The instructions says to leave the plastic film while baking it in the oven. Anyone have experience with this?

The instructions says to leave the plastic film while baking it in the oven. Anyone have experience with this?

you'd probably get better results by taking the film off and covering it with foil. but since it's a pre-made Stouffers product, "better" is relative.

Why the fuck are you even buying a shitty microwave dinner if you don't even own a microwave?

just do whatver they say unless it's adding extra topping to frozen pizza

I broke the microwave.
I threw one of these in for 5 minutes without adding water. That was a bad day. Even worse it was one of those microwaves that matched the oven aesthetically. Even even worse it was my mother's husband's microwave.
Even even even worse is I'm 27 years old.

Veeky Forums is full of great people

>I threw one of these in for 5 minutes without adding water.

Leaving the film on is fine, just seems to prevent the lasagna from drying out. You can probably check it after maybe 50 minutes to see if it is too watery or if the cheese isn't browning as much as you'd like it to, and take the film off. Or if you want to add extra cheese you can peel off the film to one side, then cover it again after adding cheese.

> Anyone have experience with this?

Yes, a buddy gave me a bunch of Stouffer’s meals as he’s trying to get his parents to eat better and looted their kitchen and let me tell you, that stuff will have you shitting 10x per day!

Never again, my digestive system was still fucked up a week after they were gone...

Also, those meals are loaded with salt, the minimum is 25% of the daily recommended amount and many of them are 50-60%!

Their french bread pizzas on the other hand, are pretty good.
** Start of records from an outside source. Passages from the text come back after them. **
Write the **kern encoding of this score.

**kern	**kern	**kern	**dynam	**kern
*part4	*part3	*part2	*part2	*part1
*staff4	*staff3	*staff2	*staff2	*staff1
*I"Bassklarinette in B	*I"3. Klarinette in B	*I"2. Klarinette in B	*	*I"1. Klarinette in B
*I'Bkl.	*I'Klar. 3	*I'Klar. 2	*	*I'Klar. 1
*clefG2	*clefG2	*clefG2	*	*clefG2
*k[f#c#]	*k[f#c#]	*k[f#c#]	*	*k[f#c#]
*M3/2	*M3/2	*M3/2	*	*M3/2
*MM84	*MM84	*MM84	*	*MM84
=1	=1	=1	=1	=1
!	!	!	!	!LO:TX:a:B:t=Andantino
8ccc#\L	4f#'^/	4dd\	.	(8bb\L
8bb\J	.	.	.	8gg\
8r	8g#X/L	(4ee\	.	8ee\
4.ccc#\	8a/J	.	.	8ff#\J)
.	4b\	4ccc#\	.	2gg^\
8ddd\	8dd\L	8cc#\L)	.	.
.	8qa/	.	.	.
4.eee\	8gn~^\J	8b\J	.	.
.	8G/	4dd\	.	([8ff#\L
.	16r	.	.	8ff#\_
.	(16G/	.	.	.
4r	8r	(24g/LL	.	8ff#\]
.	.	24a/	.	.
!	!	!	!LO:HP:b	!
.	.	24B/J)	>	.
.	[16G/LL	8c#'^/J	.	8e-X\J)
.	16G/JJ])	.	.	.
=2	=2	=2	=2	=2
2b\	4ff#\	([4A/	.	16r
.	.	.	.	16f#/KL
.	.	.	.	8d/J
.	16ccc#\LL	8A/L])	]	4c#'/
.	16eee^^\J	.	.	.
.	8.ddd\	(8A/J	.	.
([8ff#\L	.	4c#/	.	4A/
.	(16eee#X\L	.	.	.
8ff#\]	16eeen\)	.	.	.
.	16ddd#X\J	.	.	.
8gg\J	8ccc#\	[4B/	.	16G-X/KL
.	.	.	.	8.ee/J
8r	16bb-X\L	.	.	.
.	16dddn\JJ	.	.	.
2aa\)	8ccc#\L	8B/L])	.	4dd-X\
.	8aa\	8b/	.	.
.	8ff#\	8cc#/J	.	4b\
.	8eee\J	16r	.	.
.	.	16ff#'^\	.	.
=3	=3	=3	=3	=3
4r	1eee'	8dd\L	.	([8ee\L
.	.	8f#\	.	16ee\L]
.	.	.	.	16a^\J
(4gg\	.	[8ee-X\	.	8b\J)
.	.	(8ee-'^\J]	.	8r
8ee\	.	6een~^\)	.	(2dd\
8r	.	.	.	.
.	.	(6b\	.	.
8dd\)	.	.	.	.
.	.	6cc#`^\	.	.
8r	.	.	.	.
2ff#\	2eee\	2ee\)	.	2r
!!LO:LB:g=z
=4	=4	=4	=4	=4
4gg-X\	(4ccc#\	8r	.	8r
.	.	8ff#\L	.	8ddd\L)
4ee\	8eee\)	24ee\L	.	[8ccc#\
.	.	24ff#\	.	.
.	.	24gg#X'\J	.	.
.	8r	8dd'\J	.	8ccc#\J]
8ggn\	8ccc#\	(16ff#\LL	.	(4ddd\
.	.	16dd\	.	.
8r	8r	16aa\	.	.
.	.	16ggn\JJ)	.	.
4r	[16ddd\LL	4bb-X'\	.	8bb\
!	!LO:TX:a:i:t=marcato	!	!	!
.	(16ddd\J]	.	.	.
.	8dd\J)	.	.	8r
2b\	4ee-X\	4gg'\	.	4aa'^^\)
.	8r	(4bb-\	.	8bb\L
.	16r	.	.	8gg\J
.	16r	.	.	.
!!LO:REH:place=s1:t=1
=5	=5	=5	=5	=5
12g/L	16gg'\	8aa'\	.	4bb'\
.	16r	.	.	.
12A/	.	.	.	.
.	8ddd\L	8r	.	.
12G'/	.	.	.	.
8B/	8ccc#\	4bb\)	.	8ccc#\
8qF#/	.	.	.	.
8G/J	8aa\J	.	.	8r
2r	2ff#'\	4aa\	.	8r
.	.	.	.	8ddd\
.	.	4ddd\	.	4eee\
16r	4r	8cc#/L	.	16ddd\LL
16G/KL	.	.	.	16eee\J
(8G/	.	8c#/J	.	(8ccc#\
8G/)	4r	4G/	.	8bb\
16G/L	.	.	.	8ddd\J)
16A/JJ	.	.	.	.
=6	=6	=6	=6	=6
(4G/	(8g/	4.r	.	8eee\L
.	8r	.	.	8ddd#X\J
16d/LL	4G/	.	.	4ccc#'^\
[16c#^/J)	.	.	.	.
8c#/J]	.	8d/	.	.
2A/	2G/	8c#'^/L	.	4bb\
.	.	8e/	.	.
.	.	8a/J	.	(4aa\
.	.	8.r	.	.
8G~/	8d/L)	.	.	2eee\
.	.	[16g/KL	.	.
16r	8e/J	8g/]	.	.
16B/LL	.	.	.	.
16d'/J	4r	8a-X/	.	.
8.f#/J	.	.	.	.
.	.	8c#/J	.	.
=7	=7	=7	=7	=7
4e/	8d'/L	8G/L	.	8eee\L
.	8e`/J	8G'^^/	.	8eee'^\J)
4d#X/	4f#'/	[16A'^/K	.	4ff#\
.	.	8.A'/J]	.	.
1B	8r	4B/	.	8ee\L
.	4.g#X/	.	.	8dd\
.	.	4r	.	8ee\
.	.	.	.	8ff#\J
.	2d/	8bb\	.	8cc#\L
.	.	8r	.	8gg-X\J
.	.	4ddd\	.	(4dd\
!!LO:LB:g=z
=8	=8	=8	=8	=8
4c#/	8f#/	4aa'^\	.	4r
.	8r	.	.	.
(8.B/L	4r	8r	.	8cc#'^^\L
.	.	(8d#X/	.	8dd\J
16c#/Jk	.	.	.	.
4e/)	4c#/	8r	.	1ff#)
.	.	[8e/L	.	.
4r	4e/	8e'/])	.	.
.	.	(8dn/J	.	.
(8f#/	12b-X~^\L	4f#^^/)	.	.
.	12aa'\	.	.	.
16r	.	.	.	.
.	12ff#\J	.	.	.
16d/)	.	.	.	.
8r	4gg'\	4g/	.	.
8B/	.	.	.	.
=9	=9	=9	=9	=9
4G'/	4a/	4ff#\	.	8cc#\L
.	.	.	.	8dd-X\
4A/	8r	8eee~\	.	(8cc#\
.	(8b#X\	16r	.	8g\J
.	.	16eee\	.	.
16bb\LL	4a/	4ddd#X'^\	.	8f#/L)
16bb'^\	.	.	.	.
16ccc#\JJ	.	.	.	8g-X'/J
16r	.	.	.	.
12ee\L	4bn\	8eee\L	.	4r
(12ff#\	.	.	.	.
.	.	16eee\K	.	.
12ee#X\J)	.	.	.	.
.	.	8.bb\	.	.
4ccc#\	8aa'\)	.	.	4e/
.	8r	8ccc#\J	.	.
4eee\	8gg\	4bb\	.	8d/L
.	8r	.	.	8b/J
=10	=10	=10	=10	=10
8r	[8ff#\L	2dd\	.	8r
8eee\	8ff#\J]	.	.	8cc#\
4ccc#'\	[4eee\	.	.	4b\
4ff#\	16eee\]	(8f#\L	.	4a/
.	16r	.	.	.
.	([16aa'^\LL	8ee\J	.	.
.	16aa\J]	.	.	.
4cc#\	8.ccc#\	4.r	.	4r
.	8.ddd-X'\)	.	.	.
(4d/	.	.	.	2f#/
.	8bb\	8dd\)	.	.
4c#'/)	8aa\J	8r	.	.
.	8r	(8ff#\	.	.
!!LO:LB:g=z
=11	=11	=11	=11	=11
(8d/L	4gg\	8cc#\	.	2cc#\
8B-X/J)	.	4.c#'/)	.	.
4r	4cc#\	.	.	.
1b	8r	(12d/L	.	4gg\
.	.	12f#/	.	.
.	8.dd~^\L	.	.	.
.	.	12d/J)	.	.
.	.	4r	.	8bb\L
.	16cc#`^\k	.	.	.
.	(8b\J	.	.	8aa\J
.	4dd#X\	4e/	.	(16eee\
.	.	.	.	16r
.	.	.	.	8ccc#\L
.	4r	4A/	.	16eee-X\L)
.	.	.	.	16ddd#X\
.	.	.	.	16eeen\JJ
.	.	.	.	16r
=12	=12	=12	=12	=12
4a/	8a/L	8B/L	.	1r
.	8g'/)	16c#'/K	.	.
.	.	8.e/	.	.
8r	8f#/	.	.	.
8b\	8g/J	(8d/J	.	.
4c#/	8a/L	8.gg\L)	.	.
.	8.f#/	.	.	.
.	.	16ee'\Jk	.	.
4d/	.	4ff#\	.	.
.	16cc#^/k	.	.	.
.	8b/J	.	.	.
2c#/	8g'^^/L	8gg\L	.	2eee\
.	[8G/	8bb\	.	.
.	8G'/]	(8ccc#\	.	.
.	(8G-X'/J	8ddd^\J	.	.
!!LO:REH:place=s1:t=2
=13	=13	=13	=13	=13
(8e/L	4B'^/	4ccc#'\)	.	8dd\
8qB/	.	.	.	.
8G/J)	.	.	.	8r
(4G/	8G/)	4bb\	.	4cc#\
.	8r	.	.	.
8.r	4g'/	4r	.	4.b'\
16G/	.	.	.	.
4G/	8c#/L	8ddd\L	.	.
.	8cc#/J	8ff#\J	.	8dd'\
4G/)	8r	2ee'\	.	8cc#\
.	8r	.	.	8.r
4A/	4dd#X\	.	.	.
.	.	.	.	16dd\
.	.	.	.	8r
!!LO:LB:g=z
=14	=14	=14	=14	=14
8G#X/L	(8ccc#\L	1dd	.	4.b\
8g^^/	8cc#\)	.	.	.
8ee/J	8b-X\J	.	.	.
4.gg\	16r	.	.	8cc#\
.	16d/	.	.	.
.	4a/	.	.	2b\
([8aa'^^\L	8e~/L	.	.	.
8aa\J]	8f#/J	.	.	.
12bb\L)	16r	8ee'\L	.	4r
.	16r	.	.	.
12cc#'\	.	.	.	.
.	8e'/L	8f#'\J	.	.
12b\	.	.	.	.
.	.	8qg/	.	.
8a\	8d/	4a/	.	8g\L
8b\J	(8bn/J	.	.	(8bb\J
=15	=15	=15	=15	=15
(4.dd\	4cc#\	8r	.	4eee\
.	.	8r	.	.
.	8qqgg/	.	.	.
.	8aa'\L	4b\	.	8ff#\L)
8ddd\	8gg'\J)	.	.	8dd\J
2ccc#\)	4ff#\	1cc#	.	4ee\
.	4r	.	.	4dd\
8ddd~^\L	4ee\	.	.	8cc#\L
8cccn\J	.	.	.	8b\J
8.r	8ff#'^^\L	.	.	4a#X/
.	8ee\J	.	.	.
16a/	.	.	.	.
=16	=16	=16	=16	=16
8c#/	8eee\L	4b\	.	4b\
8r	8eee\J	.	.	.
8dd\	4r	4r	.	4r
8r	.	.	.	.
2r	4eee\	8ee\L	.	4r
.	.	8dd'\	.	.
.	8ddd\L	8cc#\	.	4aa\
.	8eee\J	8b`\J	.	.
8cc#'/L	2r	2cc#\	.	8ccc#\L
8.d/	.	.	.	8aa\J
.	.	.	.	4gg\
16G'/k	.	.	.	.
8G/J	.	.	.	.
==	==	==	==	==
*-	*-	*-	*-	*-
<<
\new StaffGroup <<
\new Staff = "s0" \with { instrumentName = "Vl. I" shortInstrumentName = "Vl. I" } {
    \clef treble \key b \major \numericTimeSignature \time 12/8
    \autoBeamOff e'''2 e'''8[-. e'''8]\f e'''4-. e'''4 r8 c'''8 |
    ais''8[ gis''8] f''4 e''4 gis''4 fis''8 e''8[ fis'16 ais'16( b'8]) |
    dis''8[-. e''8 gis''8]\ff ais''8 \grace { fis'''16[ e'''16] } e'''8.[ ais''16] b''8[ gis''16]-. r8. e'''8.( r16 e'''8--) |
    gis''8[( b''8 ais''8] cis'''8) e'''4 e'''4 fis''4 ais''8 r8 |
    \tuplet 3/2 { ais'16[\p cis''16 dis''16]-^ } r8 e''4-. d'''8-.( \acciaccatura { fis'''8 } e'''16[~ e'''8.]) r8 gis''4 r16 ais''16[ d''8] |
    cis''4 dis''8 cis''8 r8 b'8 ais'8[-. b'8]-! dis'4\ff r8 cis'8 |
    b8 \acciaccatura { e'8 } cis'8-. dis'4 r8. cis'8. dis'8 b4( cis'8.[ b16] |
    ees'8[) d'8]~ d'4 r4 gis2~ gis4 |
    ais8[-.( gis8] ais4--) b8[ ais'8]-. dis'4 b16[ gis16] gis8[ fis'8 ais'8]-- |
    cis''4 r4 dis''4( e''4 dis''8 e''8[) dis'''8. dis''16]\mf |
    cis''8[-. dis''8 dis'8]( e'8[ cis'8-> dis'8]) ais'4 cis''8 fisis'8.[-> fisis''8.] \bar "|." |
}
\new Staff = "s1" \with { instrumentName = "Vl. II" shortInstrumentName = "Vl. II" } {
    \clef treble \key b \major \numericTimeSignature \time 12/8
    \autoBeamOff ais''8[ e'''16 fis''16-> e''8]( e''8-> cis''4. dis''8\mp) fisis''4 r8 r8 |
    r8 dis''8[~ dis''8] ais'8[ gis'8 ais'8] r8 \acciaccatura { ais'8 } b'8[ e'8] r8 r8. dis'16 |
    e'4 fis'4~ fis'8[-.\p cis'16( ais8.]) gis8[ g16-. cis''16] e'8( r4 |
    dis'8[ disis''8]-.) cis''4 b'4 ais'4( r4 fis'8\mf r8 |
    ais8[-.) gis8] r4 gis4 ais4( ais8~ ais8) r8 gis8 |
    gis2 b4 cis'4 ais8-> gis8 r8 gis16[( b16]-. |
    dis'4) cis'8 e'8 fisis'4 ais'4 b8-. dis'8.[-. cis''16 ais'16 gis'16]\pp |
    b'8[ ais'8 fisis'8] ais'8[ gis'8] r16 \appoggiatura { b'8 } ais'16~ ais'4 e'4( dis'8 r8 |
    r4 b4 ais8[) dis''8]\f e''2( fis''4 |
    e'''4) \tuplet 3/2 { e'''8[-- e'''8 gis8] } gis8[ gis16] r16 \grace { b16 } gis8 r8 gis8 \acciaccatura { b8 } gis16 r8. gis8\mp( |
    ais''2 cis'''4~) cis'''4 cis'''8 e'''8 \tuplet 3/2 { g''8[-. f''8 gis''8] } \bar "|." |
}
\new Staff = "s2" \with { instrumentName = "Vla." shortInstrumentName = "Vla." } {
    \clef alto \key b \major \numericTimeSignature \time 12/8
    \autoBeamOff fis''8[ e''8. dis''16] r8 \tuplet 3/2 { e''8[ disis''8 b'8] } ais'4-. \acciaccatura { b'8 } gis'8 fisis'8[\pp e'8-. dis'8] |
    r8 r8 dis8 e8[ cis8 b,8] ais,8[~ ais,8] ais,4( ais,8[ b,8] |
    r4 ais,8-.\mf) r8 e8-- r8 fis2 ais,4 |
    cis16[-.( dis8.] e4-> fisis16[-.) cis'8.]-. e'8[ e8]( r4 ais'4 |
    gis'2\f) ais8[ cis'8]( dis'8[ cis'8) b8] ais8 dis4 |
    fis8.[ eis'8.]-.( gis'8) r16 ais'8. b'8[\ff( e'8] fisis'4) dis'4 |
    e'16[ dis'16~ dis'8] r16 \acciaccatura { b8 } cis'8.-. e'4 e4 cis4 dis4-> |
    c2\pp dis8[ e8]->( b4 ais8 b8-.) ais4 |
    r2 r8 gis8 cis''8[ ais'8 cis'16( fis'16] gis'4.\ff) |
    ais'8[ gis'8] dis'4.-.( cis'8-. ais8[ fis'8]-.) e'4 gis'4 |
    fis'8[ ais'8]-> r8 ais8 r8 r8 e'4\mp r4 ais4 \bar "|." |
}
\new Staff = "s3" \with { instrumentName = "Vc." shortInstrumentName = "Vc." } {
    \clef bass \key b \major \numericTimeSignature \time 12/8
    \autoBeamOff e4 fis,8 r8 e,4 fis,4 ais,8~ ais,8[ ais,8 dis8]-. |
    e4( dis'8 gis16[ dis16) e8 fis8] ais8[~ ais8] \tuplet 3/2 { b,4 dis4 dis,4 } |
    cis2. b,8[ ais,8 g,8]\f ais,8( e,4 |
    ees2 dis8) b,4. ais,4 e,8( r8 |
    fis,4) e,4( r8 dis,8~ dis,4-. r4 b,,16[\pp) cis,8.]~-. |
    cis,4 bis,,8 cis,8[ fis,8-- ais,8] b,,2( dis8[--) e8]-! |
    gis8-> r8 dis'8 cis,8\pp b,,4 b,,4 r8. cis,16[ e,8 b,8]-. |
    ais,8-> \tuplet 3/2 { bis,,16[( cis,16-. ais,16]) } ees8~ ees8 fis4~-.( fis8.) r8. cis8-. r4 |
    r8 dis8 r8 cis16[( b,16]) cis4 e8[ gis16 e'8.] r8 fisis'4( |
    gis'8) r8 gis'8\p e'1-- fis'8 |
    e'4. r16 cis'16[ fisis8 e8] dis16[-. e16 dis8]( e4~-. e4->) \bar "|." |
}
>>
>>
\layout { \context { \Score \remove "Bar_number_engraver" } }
I was wondering this too earlier today.

>this is my weakness. I know what I'm doing to my body, but I can't help it.

>impulse buy something out of the frozen food section
>get it home
>excited to cook it
>OVEN BAKE ONLY DO NOT MICROWAVE

The film won't melt, there are many film-grade plastics that can take well over the oven temp needed to heat up your shitty dinner.

t. guy who works in this field

I imagine this moment to be the peak of your life.

> pour contents into a container or bowl
> microwave
Are you that fucking stupid?

My dad once made one of these things in a microwave because we didn't have any gas
It was completely cold in the inside and burning in the outside

That's because he didn't do the second half at 50% power. Your dad is a retard and hopefully dead.

>oh no, a meal that is supposed to be half of my daily caloric intake has half of my daily salt intake aswell

O lordy its a fr

Nah, it wasn't this brand. It was oven only. It was precooked so it's not like I could get sick but still disgusting

>Boxed lasagna
>Not preparing homemade lasagna with fresh basil, buffalo mozzarella, and sugo from tomatoes you grew in your own garden

Fuck, it must suck to be a flyover.

>Microwaving anything

Stop.

>The instructions says to leave the plastic film while baking it in the oven. Anyone have experience with this?
It works. Cook stuff in the oven (and microwave) with those directions in the past. It probably isn't utterly healthy as you'll see the plastic can get a little cooked on the edges, but since this is tomato-y, and acidic, no foil leaching metal into your food.

If you had a glass pyrex with lid, and this was going to be part of a regular rotation of bought and cooked food? Might transfer it t an appropriate cooking vessel, or else a dish deep enough to foil the top and not actually touch the food for long with the foil.
You will be removing the steam trap once the center is heated through the frozen block, and finish it up without a lid anyway to brown.

Best stouffers purchase = Welsh rarebit, and maybe the chipped beef. Delicious when toasting up some crusty sourdough, or making some biscuits. Totally comfort freezer snack on hand.

That would be the day your mom agreed to the abortion and decided to only do anal from then on.